Hernandez’s father is Mayan Ch’orti’ from El Salvador, and her mother is Zapotec from Mexico. Although Hernandez grew up in the United States, her parents’ understanding of Indigenous wisdom and knowledge of the natural world had a strong influence in her life. She is a founder of the environmental agency Piña Soul, an Indigenous-led, environmental consulting business. According to its website, the nonprofit supports Afro-Indigenous and Indigenous-led conservation and environmental projects through community mutual aid and sustainability.

This book will challenge any reader who is non-Indigenous or White. Hernandez is very direct in helping the reader understand the failures of Western conservationism. As she points out, “Settler colonialism is the systems that continue to grant settlers the power to lead political regimes, government institutions, and natural resource allocation over the Indigenous peoples who used to coexist with the lands that are now colonized.”

I appreciate the inclusion of the author’s stories from her family, particularly from her grandmother, mother, and her father. Her father was a child-recruit in the civil war in El Salvador. Bombs were dropping, and he hid under a banana tree, a non-native tree but one that has provided nutrition for centuries and become essential to the local diet. The story goes that a bomb was stopped by the tree where he took shelter, and it saved him. He always told Hernandez that when we take care of nature, nature takes care of us. After surviving the bombing, he slowly made his way to Oaxaca, Mexico, where he met her mother, and they eventually emigrated to the United States. So, the title of the book is very personal.

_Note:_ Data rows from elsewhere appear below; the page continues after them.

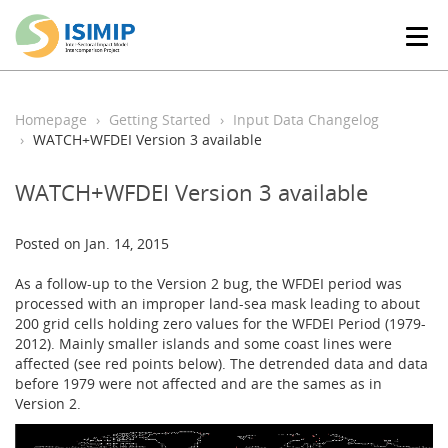
T
o
g
g
l
Homepage
Getting Started
Input Data Changelog
e
WATCH+WFDEI Version 3 available
n
a
WATCH+WFDEI Version 3 available
v
i
g
Posted on Jan. 14, 2015
a
t
As a follow-up to the Version 2 bug, the WFDEI period was
i
processed with an improper land-sea mask leading to about
o
200 grid cells holding zero values for the WFDEI Period (1979-
n
2012). Mainly smaller islands and some coast lines were
affected (see red points below). The detrended data and data
before 1979 were not affected and are the sames as in
Version 2.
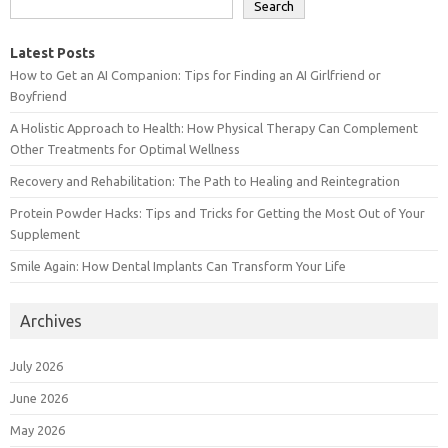
Search
Latest Posts
How to Get an AI Companion: Tips for Finding an AI Girlfriend or
Boyfriend
A Holistic Approach to Health: How Physical Therapy Can Complement
Other Treatments for Optimal Wellness
Recovery and Rehabilitation: The Path to Healing and Reintegration
Protein Powder Hacks: Tips and Tricks for Getting the Most Out of Your
Supplement
Smile Again: How Dental Implants Can Transform Your Life
Archives
July 2026
June 2026
May 2026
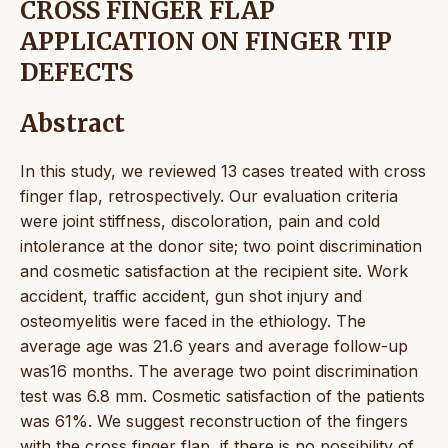
CROSS FINGER FLAP
APPLICATION ON FINGER TIP
DEFECTS
Abstract
In this study, we reviewed 13 cases treated with cross
finger flap, retrospectively. Our evaluation criteria
were joint stiffness, discoloration, pain and cold
intolerance at the donor site; two point discrimination
and cosmetic satisfaction at the recipient site. Work
accident, traffic accident, gun shot injury and
osteomyelitis were faced in the ethiology. The
average age was 21.6 years and average follow-up
was16 months. The average two point discrimination
test was 6.8 mm. Cosmetic satisfaction of the patients
was 61%. We suggest reconstruction of the fingers
with the cross finger flap, if there is no possibility of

The author is tough on the term “conservation,” and describes it as a Western construct that was created as a result of settlers exploiting natural resources in Indigenous lands and depleting entire ecosystems. She goes on to expose the Whiteness of Western conservation, listing people such as John Muir; Gifford Pinchot; Theodore Roosevelt; and George Bird Grinnell, among others. They gave no thought to the fact that Indigenous people had been living for a long time with the natural resources available to them, and they did not learn how the Indigenous people had lived and managed the land.

Hernandez emphasizes the importance of community-based participatory research (CBPR) that moves away from the top-down approach to research. The six CBPR principles include the following:

  • Follow and create fluid and dynamic approaches that do not follow the linear research method.
  • Respect tribal sovereignty and Indigenous autonomy.
  • Follow Indigenous protocols and their way of being and doing things in their communities.

On a personal note, my husband and I had the extraordinary privilege of visiting and learning about a modern-day Mayan women’s collective in Guatemala. They were guided by an elder who was teaching the old ways of harvesting natural resources for medicines. We came to the realization that this ancient knowledge is important for the wider world as well as for the preservation of Mayan culture.

This book is important because it helps unwrap many of the White settler colonialism myths of the history of environmentalism and conservationism in the Americas. It’s a book to be read with others in order to explore and understand its implications for a future where Indigenous knowledge is respected and embraced.

Ruah Swennerfelt is a member of Middlebury (Vt.) Meeting, where she serves as co-clerk and on the Earthcare Committee. She is a homesteader and activist for all that lives on Earth.